Liver Fluke is present nationwide and is no longer resident exclusively in the previously found wetlands.  As you will probably know,  the Fluke needs the Mud Snail,  a minuscule mollusc,  as a secondary host and so that it can continue its reproductive cycle,  and that snail is now found on land where it's never been known before.

Do you,  or have you had,  high concentrations of sheep or deer where you keep your horses?  Without previously high levels of ruminants,  I'd be very surprised to here that Fluke is the problem.

Fasinex contains an additional white wormer,  and Fasimec also contains an Ivermectin.  It works very well on sheep,  and having just read G_G's comments,  I've googled it,  and it seems on horses too!!  

The Liver Fluke,  in low concentrations is a relatively benign parasite,  and doesn't set out to kill its host.  It's only in heavy infestations that there is serious risk,  and in ruminants,  severe anaemia is the first sign.  

None of the above is intended to frighten you,  and I apologise if it has!!  If you were to contact Novartis,  the manufacturers of Fasimec,  they have research vets on hand,  who will readily talk you through the life of the Liver Fluke.  

Alec.


----------



## little_critter (21 January 2012)

When my mare had her biopsy on Thursday I quizzed the vet about the fact that there seems to be a lot of unexplained liver issues around and did he have any ideas what could be causing it. 
He said that in a lot of cases it appears to be due to mycotoxins.
From what I understand (I may be wrong) these are moulds growing on grass / hay / feed etc which can be toxic to livestock.
If you google them the websites have some pretty scary stuff on them but they tend to be American, perhaps there are milder versions too.
What you do about it I'm not sure - removing the source seems the best idea but if it's in your grazing then what?


----------



## Erin (21 January 2012)

Box_Of_Frogs said:



			Toxic insult is that Cushings makes the production of cortisol run riot.
		
Click to expand...

Thanks, will ask vet about testing 



Alec Swan said:



			Do you,  or have you had,  high concentrations of sheep or deer where you keep your horses?  Without previously high levels of ruminants,  I'd be very surprised to here that Fluke is the problem.
		
Click to expand...

The yard we're on at the moment (been her for almost 3yrs) has been a livery yard for as long as I can remember (at least 15yrs)  and no cows/sheep in the immediate area.
The yard she was on for the 2 1/2 yrs before had also been just horses for a long time, but had cows in the adjacent fields.



little_critter said:



			He said that in a lot of cases it appears to be due to mycotoxins.
		
Click to expand...

I have googled mycotoxins, but all the horses on the yard eat the same hay, and no one else seems to have any problems.


----------



## oscarwild (21 January 2012)

I too have since googled mycotoxins and the none of the horses eating the same as my mare or in sale fields have had any issues.  But I have wondered if it is mycotoxins could it be that my mare has something else going on (allergy or something) which has run her system down which has allowed this to develop?


----------



## GreedyGuts (21 January 2012)

To be honest, these days almost all areas of GB are affected by fluke to some degree or another, so I wouldn't rule it out on that basis. The area I work in is considered particularly 'flukey', and we routinely recommend treatment with a flukicide for horses with vague symptoms of illthrift/malaise and it seems to do the trick. We have farmer clients who will treat horses grazing with ruminants routinely; triclabendazole is a very safe drug (although not licensed for horses).

Horses are less prone to infection than ruminants, and show fewer symptoms when infected partly because they have more fibrous livers, but a proportion will show clinical signs. It is definitely something I'd be thinking about in horses with chronic elevation of the enzymes associated with cholestasis (Alkaline phosphatase, GGT and bilirubin) because the adult fluke worms sit inside the bile duct impairing their emptying, as opposed to those associated with damage to liver cells (AST and GLDH). 

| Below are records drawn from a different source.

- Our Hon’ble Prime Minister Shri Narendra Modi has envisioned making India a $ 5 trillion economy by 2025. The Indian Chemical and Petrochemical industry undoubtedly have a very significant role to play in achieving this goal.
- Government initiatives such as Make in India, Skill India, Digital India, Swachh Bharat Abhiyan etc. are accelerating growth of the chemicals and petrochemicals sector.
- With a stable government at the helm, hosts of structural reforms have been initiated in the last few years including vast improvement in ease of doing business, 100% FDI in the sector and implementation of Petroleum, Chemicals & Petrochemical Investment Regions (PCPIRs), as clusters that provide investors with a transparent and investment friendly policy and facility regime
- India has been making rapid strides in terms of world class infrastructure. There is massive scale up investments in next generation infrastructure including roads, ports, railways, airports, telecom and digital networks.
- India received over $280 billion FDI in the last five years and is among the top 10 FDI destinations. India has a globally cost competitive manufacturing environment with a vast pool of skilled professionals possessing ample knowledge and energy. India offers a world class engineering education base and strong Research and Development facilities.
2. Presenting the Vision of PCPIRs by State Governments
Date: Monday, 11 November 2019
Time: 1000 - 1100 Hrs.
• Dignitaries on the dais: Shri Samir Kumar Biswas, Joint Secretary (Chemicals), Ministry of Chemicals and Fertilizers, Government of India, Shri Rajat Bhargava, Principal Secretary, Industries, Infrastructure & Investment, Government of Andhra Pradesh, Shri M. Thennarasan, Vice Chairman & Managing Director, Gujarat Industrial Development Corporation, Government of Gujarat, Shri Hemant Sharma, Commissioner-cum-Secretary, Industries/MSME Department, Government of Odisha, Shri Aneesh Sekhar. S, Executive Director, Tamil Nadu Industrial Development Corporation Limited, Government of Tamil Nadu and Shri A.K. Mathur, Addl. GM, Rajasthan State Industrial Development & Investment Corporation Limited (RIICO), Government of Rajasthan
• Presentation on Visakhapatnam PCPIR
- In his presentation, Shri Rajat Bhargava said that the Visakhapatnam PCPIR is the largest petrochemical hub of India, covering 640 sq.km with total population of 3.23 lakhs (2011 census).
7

Your local Veterinary Investigation Centre would probably test a faecal sample or blood sample, for you but may just say that the test hasn't been validated for horses. I'd consider just treating if it were my horse after having a chat to your vet about it obviously.


----------



## BuzyLizzie (22 January 2012)

Thank you Box of Frogs and Alex Swan!  I have a similar scenario with an 18yr old pony, i only had him blood tested in Nov after the vet confirmed he was not lethargic due to any lameness issues/arthritis. He is looking very well but i thought i had done a super job controlling his weight over the summer but the liver damage may have helped!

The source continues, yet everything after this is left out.